Raju Tamang

Personal information
- Full name: Raju Tamang
- Date of birth: October 27, 1985 (age 40)
- Position: Midfielder

Team information
- Current team: Tribhuvan Army Club Women (head coach)

Senior career*
- Years: Team / Apps / (Gls)
- 2004–: Tribhuvan Army Club

International career
- 2005–: Nepal / 35 / (2)

Managerial career
- 2026–: Tribhuvan Army Club Women

= Raju Tamang =

Nepalese footballer

Raju Tamang (राजु तामाङ; born 27 October 1985) is a Nepalese football coach and former footballer. He played for the departmental team Nepal Army Club in Martyr's Memorial A-Division League. He is currently serving as the head coach of the Tribhuvan Army Women's Club.

==International==
He made his first appearance for the Nepal national football team in 2005. During the 2014 AFC Challenge Cup qualification Tamand converted a Penalty kick for Nepal in a 6–0 rout over Northern Mariana Islands national football team after teammate Jagajeet Shrestha was fouled in the box.

Provided information:

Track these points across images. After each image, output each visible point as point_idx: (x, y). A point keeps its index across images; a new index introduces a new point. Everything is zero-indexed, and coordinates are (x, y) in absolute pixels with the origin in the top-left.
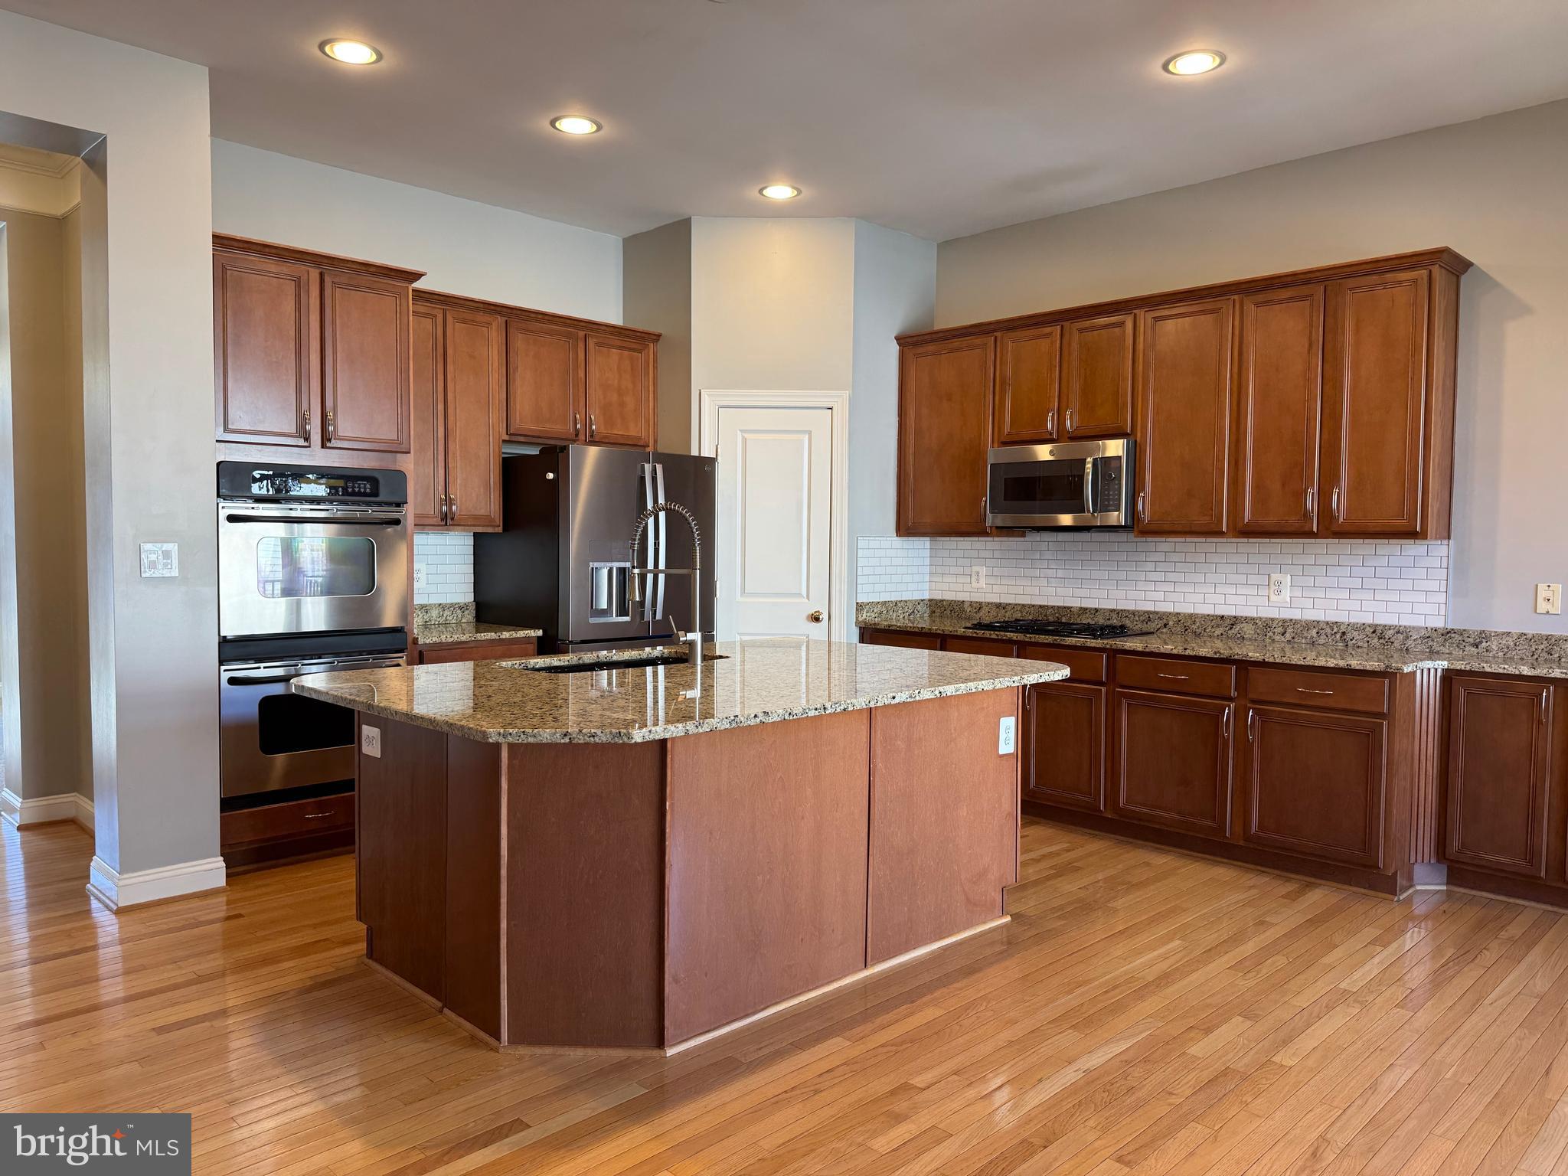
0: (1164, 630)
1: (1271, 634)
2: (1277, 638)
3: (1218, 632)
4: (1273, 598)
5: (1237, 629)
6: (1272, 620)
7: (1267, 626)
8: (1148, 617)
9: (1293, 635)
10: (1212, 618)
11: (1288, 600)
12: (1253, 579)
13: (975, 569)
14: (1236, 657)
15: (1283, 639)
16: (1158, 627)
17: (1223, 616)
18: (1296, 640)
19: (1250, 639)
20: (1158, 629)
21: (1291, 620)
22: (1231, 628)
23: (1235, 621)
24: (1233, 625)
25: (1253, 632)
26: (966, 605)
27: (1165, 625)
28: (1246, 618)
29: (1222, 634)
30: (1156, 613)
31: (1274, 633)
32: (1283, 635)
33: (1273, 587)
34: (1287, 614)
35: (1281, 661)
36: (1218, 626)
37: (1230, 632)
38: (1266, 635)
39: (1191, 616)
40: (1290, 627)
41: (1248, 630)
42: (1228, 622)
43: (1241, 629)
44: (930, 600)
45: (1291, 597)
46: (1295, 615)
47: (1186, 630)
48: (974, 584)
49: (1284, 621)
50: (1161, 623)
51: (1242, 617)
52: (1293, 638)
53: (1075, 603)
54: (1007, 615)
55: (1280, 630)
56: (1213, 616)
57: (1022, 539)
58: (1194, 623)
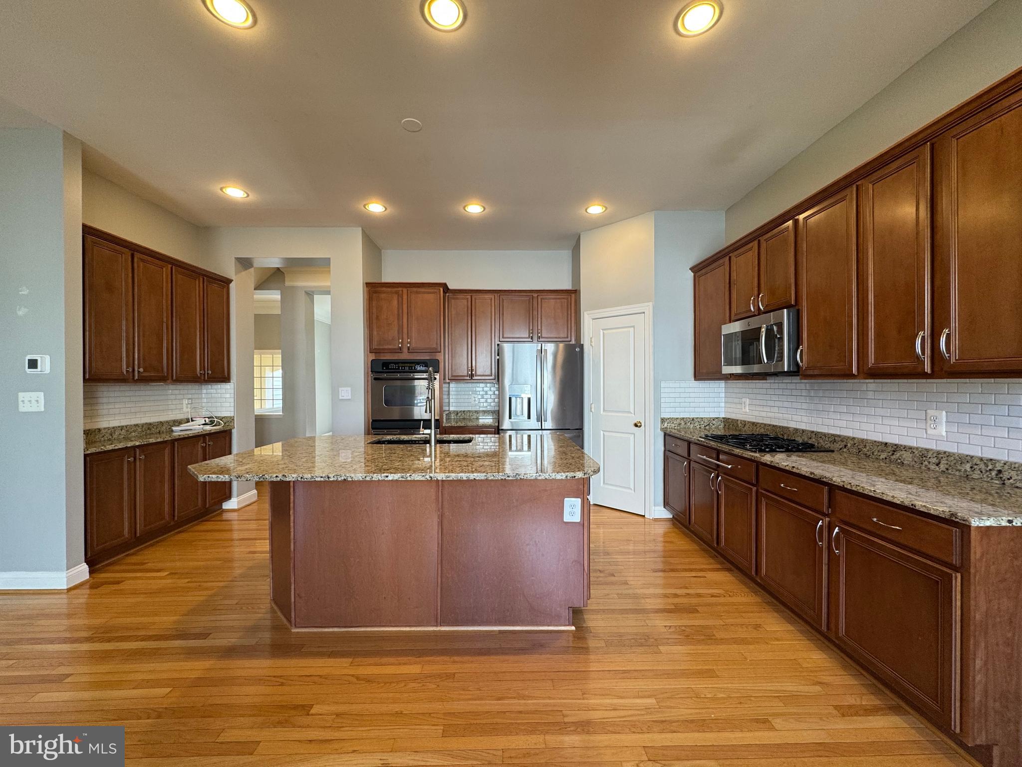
0: (845, 450)
1: (926, 463)
2: (933, 467)
3: (883, 456)
4: (930, 431)
5: (898, 455)
6: (927, 450)
7: (923, 456)
8: (835, 438)
9: (947, 466)
10: (878, 444)
11: (944, 434)
12: (912, 414)
13: (744, 400)
14: (824, 480)
15: (938, 469)
16: (841, 447)
17: (886, 443)
18: (950, 471)
19: (909, 465)
20: (841, 449)
21: (945, 452)
22: (893, 454)
23: (896, 448)
24: (894, 451)
25: (911, 460)
26: (739, 422)
27: (845, 446)
28: (905, 447)
29: (886, 458)
30: (839, 436)
31: (929, 462)
32: (937, 465)
33: (929, 422)
34: (943, 447)
35: (856, 490)
36: (882, 451)
37: (892, 457)
38: (922, 464)
39: (863, 440)
40: (944, 459)
41: (907, 457)
42: (890, 449)
43: (901, 456)
44: (724, 418)
45: (946, 432)
46: (952, 448)
47: (860, 451)
48: (743, 410)
49: (939, 453)
50: (842, 444)
51: (901, 446)
52: (947, 469)
53: (792, 425)
54: (757, 430)
55: (934, 460)
56: (878, 442)
57: (765, 381)
58: (865, 446)
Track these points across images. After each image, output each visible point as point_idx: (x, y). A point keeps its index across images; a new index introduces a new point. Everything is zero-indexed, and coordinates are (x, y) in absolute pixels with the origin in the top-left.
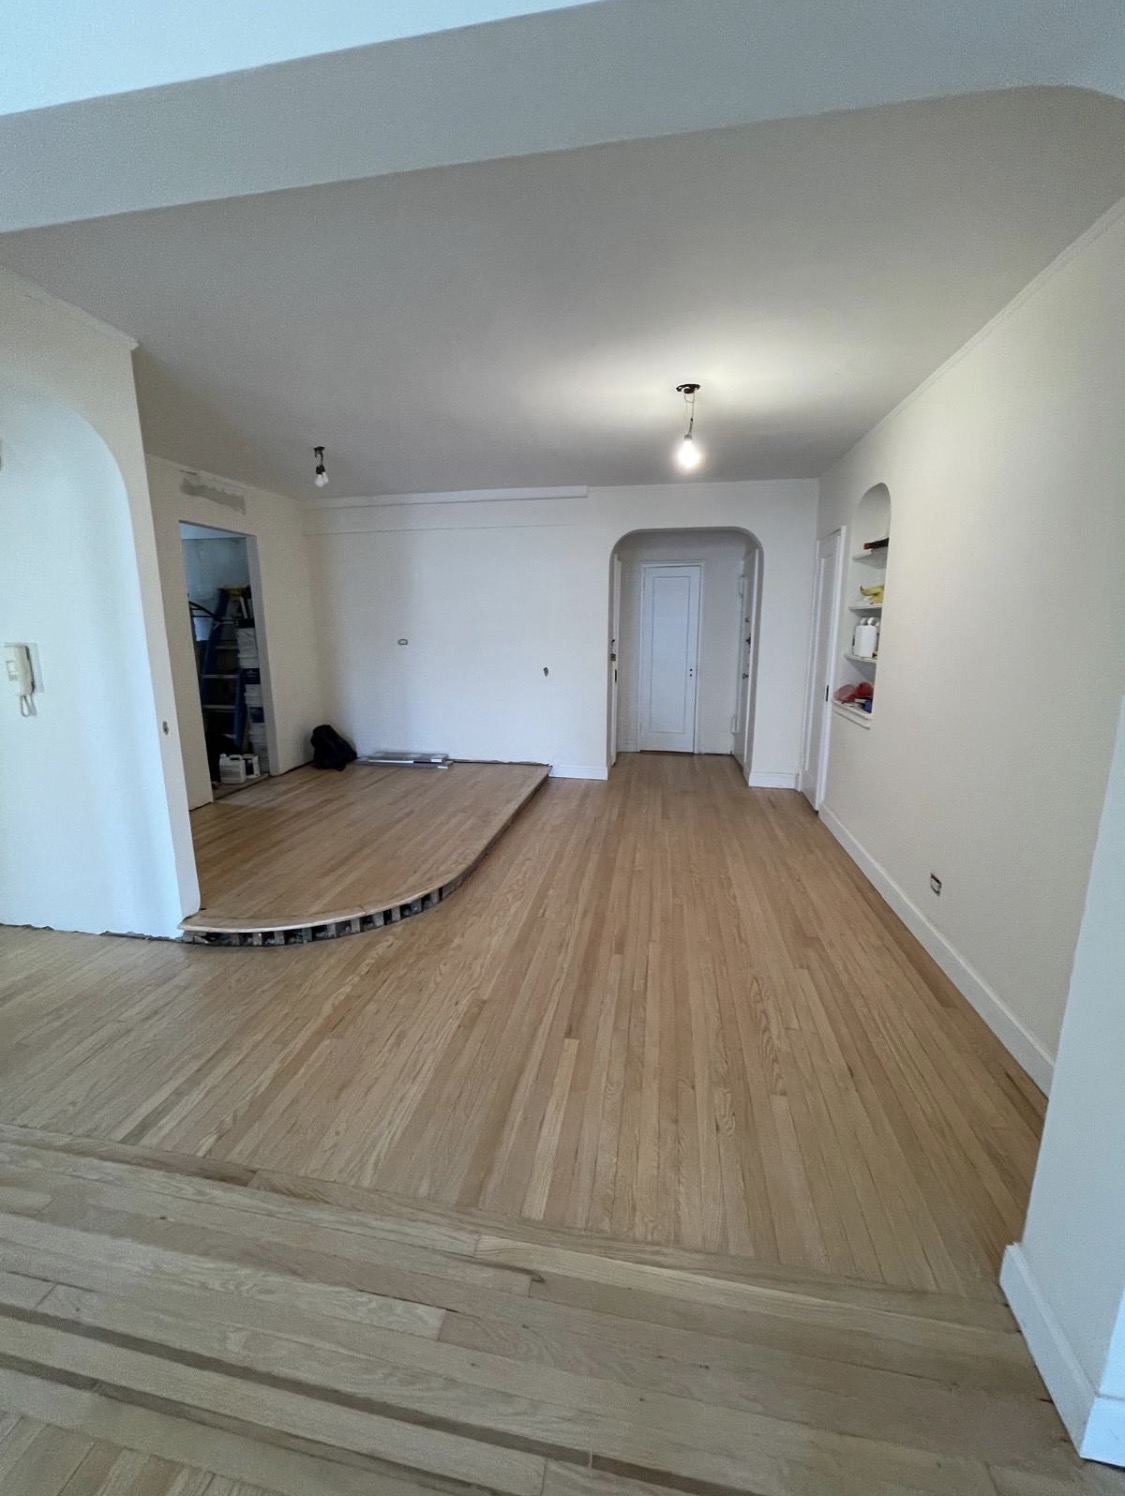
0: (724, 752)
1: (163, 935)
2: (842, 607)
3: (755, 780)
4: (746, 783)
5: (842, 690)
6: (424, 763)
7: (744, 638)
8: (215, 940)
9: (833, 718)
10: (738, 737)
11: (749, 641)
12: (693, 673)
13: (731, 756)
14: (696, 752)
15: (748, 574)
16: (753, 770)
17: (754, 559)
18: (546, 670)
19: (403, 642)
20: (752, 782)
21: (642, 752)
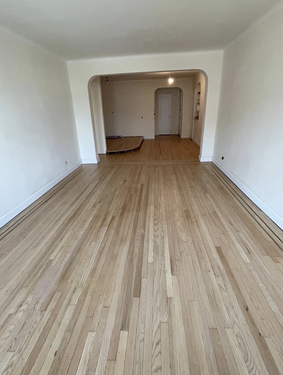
0: (176, 134)
1: (103, 153)
2: (195, 103)
3: (182, 137)
4: (180, 138)
5: (195, 117)
6: (119, 137)
7: (180, 109)
8: (111, 153)
9: (194, 123)
10: (179, 130)
11: (181, 110)
12: (170, 117)
13: (178, 135)
14: (171, 134)
15: (180, 96)
16: (182, 135)
17: (181, 93)
18: (142, 117)
19: (113, 113)
20: (181, 137)
21: (160, 135)
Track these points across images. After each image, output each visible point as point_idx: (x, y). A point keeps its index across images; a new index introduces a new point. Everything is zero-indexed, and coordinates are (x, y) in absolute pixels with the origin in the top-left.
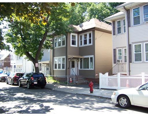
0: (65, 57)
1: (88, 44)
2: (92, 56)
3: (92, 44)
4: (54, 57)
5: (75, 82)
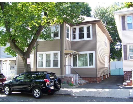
0: (59, 52)
1: (85, 38)
4: (37, 52)
5: (78, 82)
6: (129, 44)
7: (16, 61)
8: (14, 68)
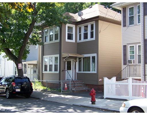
0: (58, 56)
1: (89, 39)
2: (95, 55)
3: (94, 39)
4: (43, 55)
5: (71, 89)
6: (130, 44)
7: (37, 64)
8: (35, 72)
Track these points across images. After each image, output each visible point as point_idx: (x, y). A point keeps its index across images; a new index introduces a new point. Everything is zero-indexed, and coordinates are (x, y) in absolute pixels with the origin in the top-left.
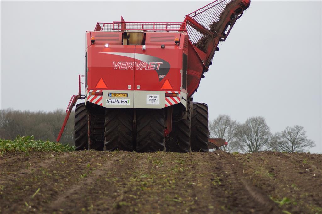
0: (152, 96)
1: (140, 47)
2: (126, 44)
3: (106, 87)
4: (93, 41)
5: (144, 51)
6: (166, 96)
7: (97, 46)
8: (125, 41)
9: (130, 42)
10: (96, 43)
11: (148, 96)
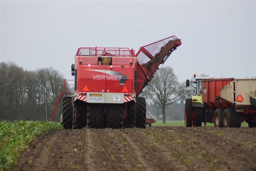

Instructions:
**1)** Output the passage of the Raju Tamang profile between "Personal information" and "Nepal / 35 / (2)", inclusive, with every word unchanged.
**2)** Please return, unchanged, the lines of the listing between its first line and the line holding "29: (1222, 634)", inclusive, leaving out the picture lines.

Written responses:
**1)**
Personal information
- Full name: Raju Tamang
- Date of birth: October 27, 1985 (age 40)
- Position: Midfielder

Team information
- Current team: Tribhuvan Army Club Women (head coach)

Senior career*
- Years: Team / Apps / (Gls)
- 2004–: Tribhuvan Army Club

International career
- 2005–: Nepal / 35 / (2)

**2)**
Track these points across images. After each image, output each visible point as point_idx: (x, y). A point keeps its index across images; a new index introduces a new point. Everything is zero-indexed, and coordinates are (x, y) in absolute pixels with the origin in the top-left.
0: (1164, 630)
1: (1271, 634)
2: (1277, 638)
3: (1218, 632)
4: (1273, 598)
5: (1237, 629)
6: (1272, 620)
7: (1267, 626)
8: (1148, 617)
9: (1293, 635)
10: (1212, 618)
11: (1288, 600)
12: (1253, 579)
13: (975, 569)
14: (1236, 657)
15: (1283, 639)
16: (1158, 627)
17: (1223, 616)
18: (1296, 640)
19: (1250, 639)
20: (1158, 629)
21: (1291, 620)
22: (1231, 628)
23: (1235, 621)
24: (1233, 625)
25: (1253, 632)
26: (966, 605)
27: (1165, 625)
28: (1246, 618)
29: (1222, 634)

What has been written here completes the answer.